== Your assignment ==
Track down each line below containing the string "hogy" and copy it.

== Extracted page text data ==
========================================

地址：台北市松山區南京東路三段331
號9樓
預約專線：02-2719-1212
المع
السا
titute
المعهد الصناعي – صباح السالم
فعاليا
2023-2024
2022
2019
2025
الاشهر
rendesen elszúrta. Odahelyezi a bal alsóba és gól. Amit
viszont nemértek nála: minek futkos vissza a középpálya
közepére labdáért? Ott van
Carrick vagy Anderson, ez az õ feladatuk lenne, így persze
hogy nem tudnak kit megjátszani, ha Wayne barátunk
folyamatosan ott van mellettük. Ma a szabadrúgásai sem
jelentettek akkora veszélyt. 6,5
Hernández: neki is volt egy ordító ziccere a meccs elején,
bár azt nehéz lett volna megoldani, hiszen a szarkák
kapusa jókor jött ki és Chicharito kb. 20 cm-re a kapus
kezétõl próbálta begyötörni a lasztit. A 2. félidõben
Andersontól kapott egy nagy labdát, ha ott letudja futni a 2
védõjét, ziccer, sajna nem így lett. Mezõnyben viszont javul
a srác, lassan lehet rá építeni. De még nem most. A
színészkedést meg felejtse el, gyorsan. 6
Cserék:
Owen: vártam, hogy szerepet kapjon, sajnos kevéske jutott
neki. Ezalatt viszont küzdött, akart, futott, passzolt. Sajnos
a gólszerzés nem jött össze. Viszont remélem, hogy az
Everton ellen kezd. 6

========================================

== Written solution ==
hogy nem tudnak kit megjátszani, ha Wayne barátunk
Owen: vártam, hogy szerepet kapjon, sajnos kevéske jutott
a gólszerzés nem jött össze. Viszont remélem, hogy az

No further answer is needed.